The Basic technique of Botanical imprinting:
Many types of natural plant materials such as leaves, branches, flowers, and barks along with other contact items, (e.g., metals), are bundled in a pre-mordanted textile or paper. The bundle is tied tightly with string then processed in simmering water or natural dye. The process extracts the plant pigments onto the textile or paper, which is then left to cool. Certain natural dyes/plant combinding the use of mordants and modifiers can produce predictable prints as well as "unpredictable" botanical imprints. The key to getting clear botanical imprints, depth and specific colours from your imprints, comes from experimentation. Have fun! Be safe. Educate yourself on this topic there is so much to learn.

A Little History
Botanical imprints and/or Eco-print effects may be familiar to readers from several sources. You may have noticed that in the autumn when rains force tannin-rich leaves to fall and stick onto the wet concrete sidewalk, the direct contact between concrete acids and leaf tannins often causes the leaves to print their shapes, especially in dark grey.

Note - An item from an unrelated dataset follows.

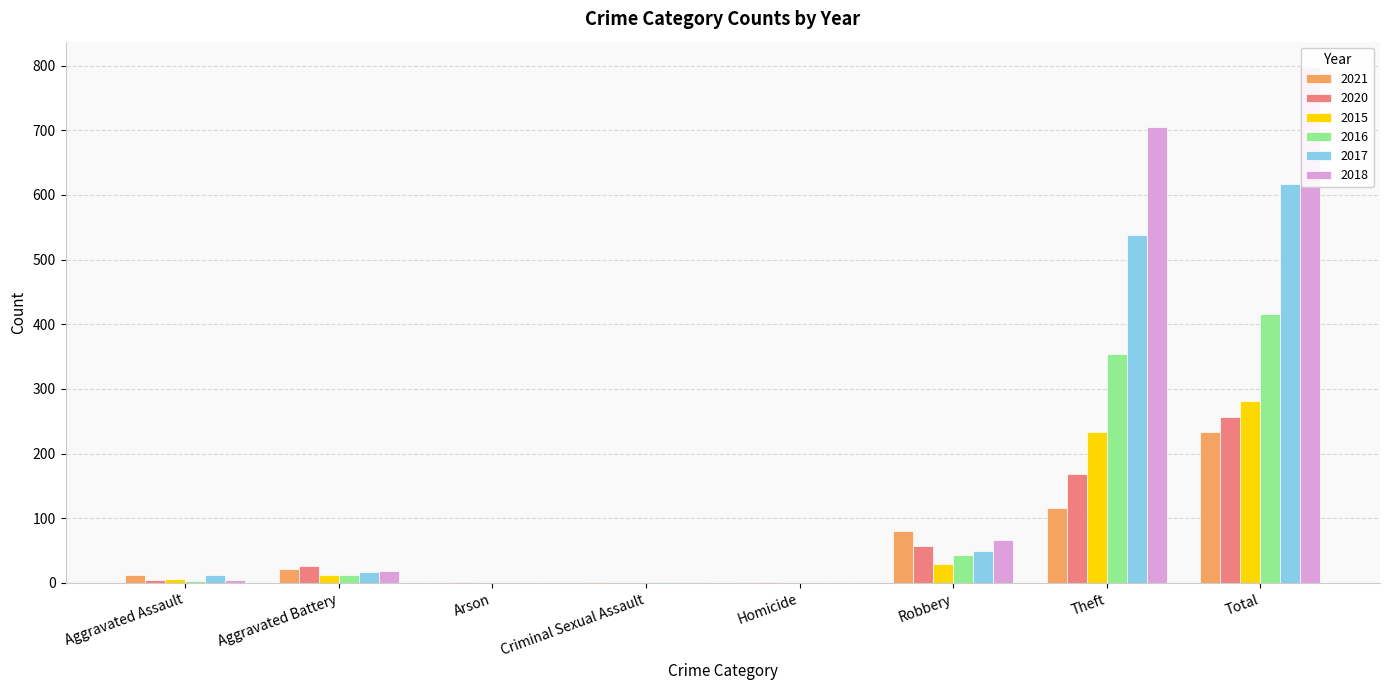

True or false: 2021 has a value of 0 at Arson.

True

Canadian dye scholar, Karen Leigh Casselman (2004), who coined the term "eco dye" and was mentor in alternative natural dye processes to the well-known eco-print artisan and author, India Flint (2008). Flint's original inspiration was European folk traditions for dyeing eggs with plants. Flint's subsequent use of the term "eco print" has now become standard among international enthusiasts who are developing eco print techniques on their home grounds and reporting their work to growing interest on the internet.